By Michael Edlen
Special to the Palisades News
It has been a very challenging period for buyer’s real estate agents since 2013 when the market recovery began. Demand has consistently been stronger than housing supply and prices are far higher than the previous market highs reached in 2007.
However, the current Westside real estate market is showing signs of beginning to cool off, even though technically it is still a “seller’s market.” In fact, with steady increases in inventory at the higher price ranges, it is gradually becoming more of a “buyer’s market.”
For a variety of reasons, most agents are having a difficult time in the effort to find people who are interested or willing to sell their homes, especially in the more affordable lower-to-middle price ranges.
Some agents have approached that challenge by suggesting to owners that they could “quietly” let the agent do some unofficial marketing. This strategy, traditionally known as a “pocket listing,” enables the agent to discuss the property with people he or she knows and try to get some buying interest through fellow agents in their office.
Of course, the “listing” does not receive any advertising in print or online exposure and misses the vast majority of agents whose sole way of learning of listings is through the MLS (Multiple Listing Service).
There are, of course, occasions when a homeowner may prefer a low-key style of marketing. It may be more suitable if one of the owners is quite ill, or highly sensitive to having people come through their home. Others may not want anyone to know they might be selling their home.
Some sellers may be convinced it is a good idea because the agent proposes a lower commission if they can sell it quietly, having no marketing or advertising costs or time invested.
This is the question to consider: “Who benefits from a pocket listing sale?”
There are usually four parties involved in a home sale: the seller, the buyer, the seller’s agent and the buyer’s agent.
Does a seller benefit from having little or almost no exposure to the market? Is it likely that such an approach to selling will get the seller top dollar, when the buyer has no competition? Might the seller receive more money, and possibly better contract terms and conditions, if there were two or more buyers waiting for a home just like that seller’s property?
The buyer might benefit quite a bit from being able to buy a “pocket listing.” Without needing to compete with other potential buyers, there is much less pressure on them to pay more, or to have more stringent contingency periods or conditions.
A study done over a period of one year in the last strong market showed that buyers in a local area very similar in demographics to the Palisades were able to purchase homes for 3-7% lower prices than had been paid for relatively comparable homes being marketed in the conventional way using the MLS.
If there is only the one agent involved, even if the commission is reduced by 2%, the agent does very well, especially considering there is little investment of time and no investment of money to do marketing of any sort. If there are two agents involved, they will still be well compensated relative to the efforts expended.
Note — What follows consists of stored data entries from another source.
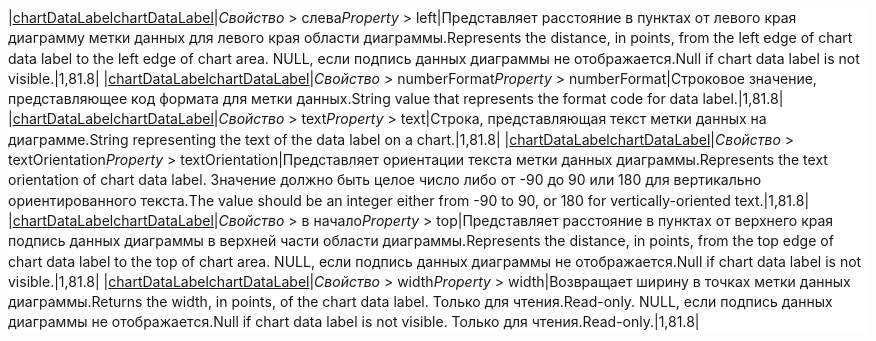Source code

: |[<span data-ttu-id="d3b68-356">chartDataLabel</span><span class="sxs-lookup"><span data-stu-id="d3b68-356">chartDataLabel</span></span>](/javascript/api/excel/excel.chartdatalabel)|<span data-ttu-id="d3b68-357">_Свойство_ > слева</span><span class="sxs-lookup"><span data-stu-id="d3b68-357">_Property_ > left</span></span>|<span data-ttu-id="d3b68-358">Представляет расстояние в пунктах от левого края диаграмму метки данных для левого края области диаграммы.</span><span class="sxs-lookup"><span data-stu-id="d3b68-358">Represents the distance, in points, from the left edge of chart data label to the left edge of chart area.</span></span> <span data-ttu-id="d3b68-359">NULL, если подпись данных диаграммы не отображается.</span><span class="sxs-lookup"><span data-stu-id="d3b68-359">Null if chart data label is not visible.</span></span>|<span data-ttu-id="d3b68-360">1,8</span><span class="sxs-lookup"><span data-stu-id="d3b68-360">1.8</span></span>|
|[<span data-ttu-id="d3b68-361">chartDataLabel</span><span class="sxs-lookup"><span data-stu-id="d3b68-361">chartDataLabel</span></span>](/javascript/api/excel/excel.chartdatalabel)|<span data-ttu-id="d3b68-362">_Свойство_ > numberFormat</span><span class="sxs-lookup"><span data-stu-id="d3b68-362">_Property_ > numberFormat</span></span>|<span data-ttu-id="d3b68-363">Строковое значение, представляющее код формата для метки данных.</span><span class="sxs-lookup"><span data-stu-id="d3b68-363">String value that represents the format code for data label.</span></span>|<span data-ttu-id="d3b68-364">1,8</span><span class="sxs-lookup"><span data-stu-id="d3b68-364">1.8</span></span>|
|[<span data-ttu-id="d3b68-365">chartDataLabel</span><span class="sxs-lookup"><span data-stu-id="d3b68-365">chartDataLabel</span></span>](/javascript/api/excel/excel.chartdatalabel)|<span data-ttu-id="d3b68-366">_Свойство_ > text</span><span class="sxs-lookup"><span data-stu-id="d3b68-366">_Property_ > text</span></span>|<span data-ttu-id="d3b68-367">Строка, представляющая текст метки данных на диаграмме.</span><span class="sxs-lookup"><span data-stu-id="d3b68-367">String representing the text of the data label on a chart.</span></span>|<span data-ttu-id="d3b68-368">1,8</span><span class="sxs-lookup"><span data-stu-id="d3b68-368">1.8</span></span>|
|[<span data-ttu-id="d3b68-369">chartDataLabel</span><span class="sxs-lookup"><span data-stu-id="d3b68-369">chartDataLabel</span></span>](/javascript/api/excel/excel.chartdatalabel)|<span data-ttu-id="d3b68-370">_Свойство_ > textOrientation</span><span class="sxs-lookup"><span data-stu-id="d3b68-370">_Property_ > textOrientation</span></span>|<span data-ttu-id="d3b68-371">Представляет ориентации текста метки данных диаграммы.</span><span class="sxs-lookup"><span data-stu-id="d3b68-371">Represents the text orientation of chart data label.</span></span> <span data-ttu-id="d3b68-372">Значение должно быть целое число либо от -90 до 90 или 180 для вертикально ориентированного текста.</span><span class="sxs-lookup"><span data-stu-id="d3b68-372">The value should be an integer either from -90 to 90, or 180 for vertically-oriented text.</span></span>|<span data-ttu-id="d3b68-373">1,8</span><span class="sxs-lookup"><span data-stu-id="d3b68-373">1.8</span></span>|
|[<span data-ttu-id="d3b68-374">chartDataLabel</span><span class="sxs-lookup"><span data-stu-id="d3b68-374">chartDataLabel</span></span>](/javascript/api/excel/excel.chartdatalabel)|<span data-ttu-id="d3b68-375">_Свойство_ > в начало</span><span class="sxs-lookup"><span data-stu-id="d3b68-375">_Property_ > top</span></span>|<span data-ttu-id="d3b68-376">Представляет расстояние в пунктах от верхнего края подпись данных диаграммы в верхней части области диаграммы.</span><span class="sxs-lookup"><span data-stu-id="d3b68-376">Represents the distance, in points, from the top edge of chart data label to the top of chart area.</span></span> <span data-ttu-id="d3b68-377">NULL, если подпись данных диаграммы не отображается.</span><span class="sxs-lookup"><span data-stu-id="d3b68-377">Null if chart data label is not visible.</span></span>|<span data-ttu-id="d3b68-378">1,8</span><span class="sxs-lookup"><span data-stu-id="d3b68-378">1.8</span></span>|
|[<span data-ttu-id="d3b68-379">chartDataLabel</span><span class="sxs-lookup"><span data-stu-id="d3b68-379">chartDataLabel</span></span>](/javascript/api/excel/excel.chartdatalabel)|<span data-ttu-id="d3b68-380">_Свойство_ > width</span><span class="sxs-lookup"><span data-stu-id="d3b68-380">_Property_ > width</span></span>|<span data-ttu-id="d3b68-381">Возвращает ширину в точках метки данных диаграммы.</span><span class="sxs-lookup"><span data-stu-id="d3b68-381">Returns the width, in points, of the chart data label.</span></span> <span data-ttu-id="d3b68-382">Только для чтения.</span><span class="sxs-lookup"><span data-stu-id="d3b68-382">Read-only.</span></span> <span data-ttu-id="d3b68-383">NULL, если подпись данных диаграммы не отображается.</span><span class="sxs-lookup"><span data-stu-id="d3b68-383">Null if chart data label is not visible.</span></span> <span data-ttu-id="d3b68-384">Только для чтения.</span><span class="sxs-lookup"><span data-stu-id="d3b68-384">Read-only.</span></span>|<span data-ttu-id="d3b68-385">1,8</span><span class="sxs-lookup"><span data-stu-id="d3b68-385">1.8</span></span>|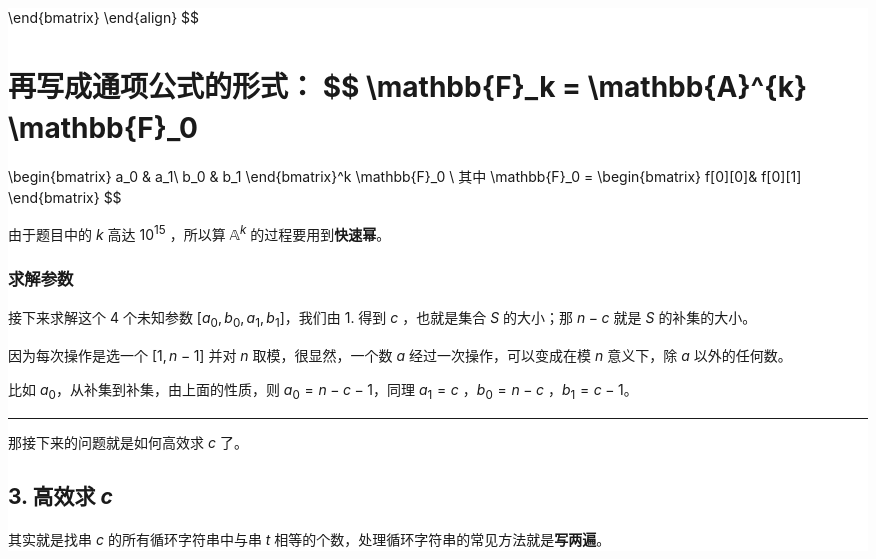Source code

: \end{bmatrix}
\end{align}
$$


再写成通项公式的形式：
$$
\mathbb{F}_k = 
\mathbb{A}^{k} \mathbb{F}_0
=
\begin{bmatrix}
 a_0 & a_1\\
 b_0 & b_1
\end{bmatrix}^k
\mathbb{F}_0 \\
其中
\mathbb{F}_0 = 
\begin{bmatrix}
  f[0][0]& f[0][1]
\end{bmatrix}
$$


由于题目中的 $k$ 高达 $10^{15}$ ，所以算 $\mathbb{A}^{k}$ 的过程要用到**快速幂**。

### 求解参数

接下来求解这个 $4$ 个未知参数 $[a_0, \,b_0,\,a_1,\,b_1]$，我们由 $1.$ 得到 $c$ ，也就是集合 $S$ 的大小；那 $n - c$ 就是 $S$ 的补集的大小。

因为每次操作是选一个 $[1, \, n - 1]$ 并对 $n$ 取模，很显然，一个数 $a$ 经过一次操作，可以变成在模 $n$ 意义下，除 $a$ 以外的任何数。

比如 $a_0$，从补集到补集，由上面的性质，则 $a_0 = n - c - 1$，同理 $a_1 = c$ ，$b_0 = n - c$ ，$b_1 = c - 1$。

---

那接下来的问题就是如何高效求 $c$ 了。

## 3. 高效求 $c$

其实就是找串 $c$ 的所有循环字符串中与串 $t$ 相等的个数，处理循环字符串的常见方法就是**写两遍**。
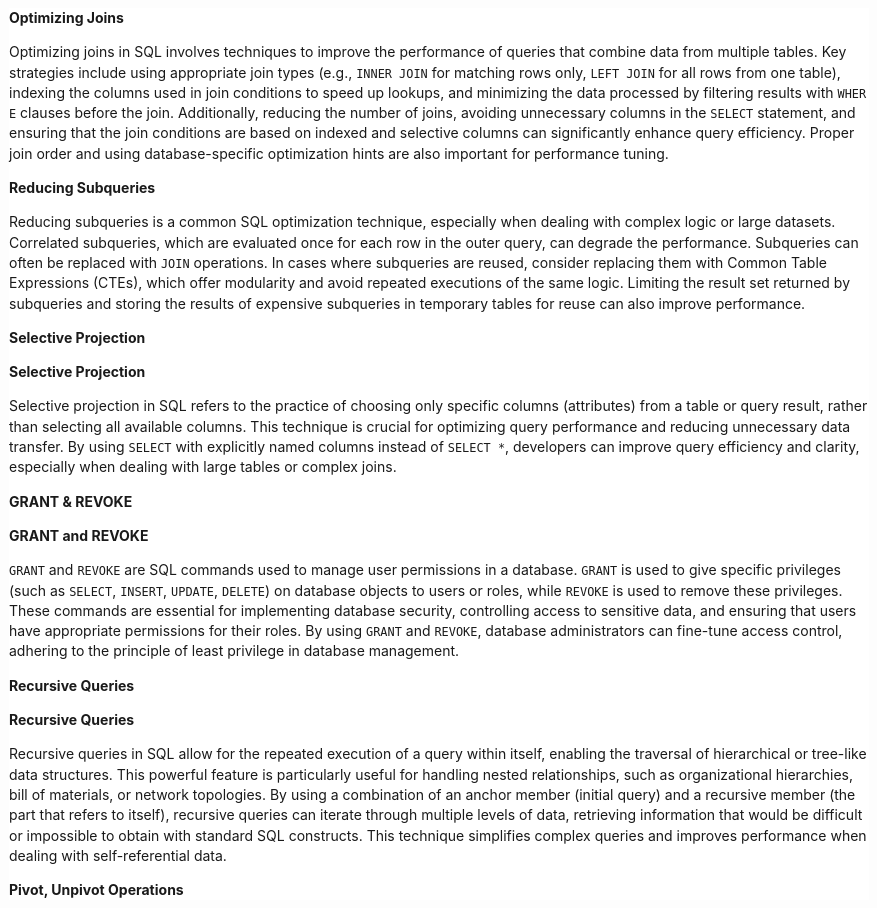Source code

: **Optimizing Joins**

Optimizing joins in SQL involves techniques to improve the performance of queries that combine data from multiple tables. Key strategies include using appropriate join types (e.g., `INNER JOIN` for matching rows only, `LEFT JOIN` for all rows from one table), indexing the columns used in join conditions to speed up lookups, and minimizing the data processed by filtering results with `WHERE` clauses before the join. Additionally, reducing the number of joins, avoiding unnecessary columns in the `SELECT` statement, and ensuring that the join conditions are based on indexed and selective columns can significantly enhance query efficiency. Proper join order and using database-specific optimization hints are also important for performance tuning.

**Reducing Subqueries**

Reducing subqueries is a common SQL optimization technique, especially when dealing with complex logic or large datasets. Correlated subqueries, which are evaluated once for each row in the outer query, can degrade the performance. Subqueries can often be replaced with `JOIN` operations. In cases where subqueries are reused, consider replacing them with Common Table Expressions (CTEs), which offer modularity and avoid repeated executions of the same logic. Limiting the result set returned by subqueries and storing the results of expensive subqueries in temporary tables for reuse can also improve performance.

**Selective Projection**

**Selective Projection**

Selective projection in SQL refers to the practice of choosing only specific columns (attributes) from a table or query result, rather than selecting all available columns. This technique is crucial for optimizing query performance and reducing unnecessary data transfer. By using `SELECT` with explicitly named columns instead of `SELECT *`, developers can improve query efficiency and clarity, especially when dealing with large tables or complex joins.

**GRANT & REVOKE**

**GRANT and REVOKE**

`GRANT` and `REVOKE` are SQL commands used to manage user permissions in a database. `GRANT` is used to give specific privileges (such as `SELECT`, `INSERT`, `UPDATE`, `DELETE`) on database objects to users or roles, while `REVOKE` is used to remove these privileges. These commands are essential for implementing database security, controlling access to sensitive data, and ensuring that users have appropriate permissions for their roles. By using `GRANT` and `REVOKE`, database administrators can fine-tune access control, adhering to the principle of least privilege in database management.


**Recursive Queries**

**Recursive Queries**

Recursive queries in SQL allow for the repeated execution of a query within itself, enabling the traversal of hierarchical or tree-like data structures. This powerful feature is particularly useful for handling nested relationships, such as organizational hierarchies, bill of materials, or network topologies. By using a combination of an anchor member (initial query) and a recursive member (the part that refers to itself), recursive queries can iterate through multiple levels of data, retrieving information that would be difficult or impossible to obtain with standard SQL constructs. This technique simplifies complex queries and improves performance when dealing with self-referential data.


**Pivot, Unpivot Operations**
Some people think “pocket listings” are unethical. The more recent standard California sales contract form includes a section that the owner is supposed to read and initial that indicates they have been made aware by the agent that a listing like that might not be in their best interest.
There are exceptions in which an owner may receive even a higher price than might be expected.
Generally, sellers will succeed in obtaining the best contracts for their homes by hiring an agent who has many sales in the area and provides a vigorous custom marketing plan for that seller. Such an approach will assure maximum exposure to the great- est number of qualified prospective buyers before negotiating with one prospect.
Many listings have received multiple offers in recent years, often resulting in the home selling for more than its list price. Our team has been able to achieve multi- ple offers 25-30% of the time, using a very high-energy marketing system.
When the system works as designed, the results achieved in quality as well as dollars have consistently proven beneficial for the sellers.
As the market begins to normalize, and buyers feel less pressure, full market exposure will become even more essential for sellers to attain the best results possible. Then, “pocket sales” can potentially be significantly more costly to sellers.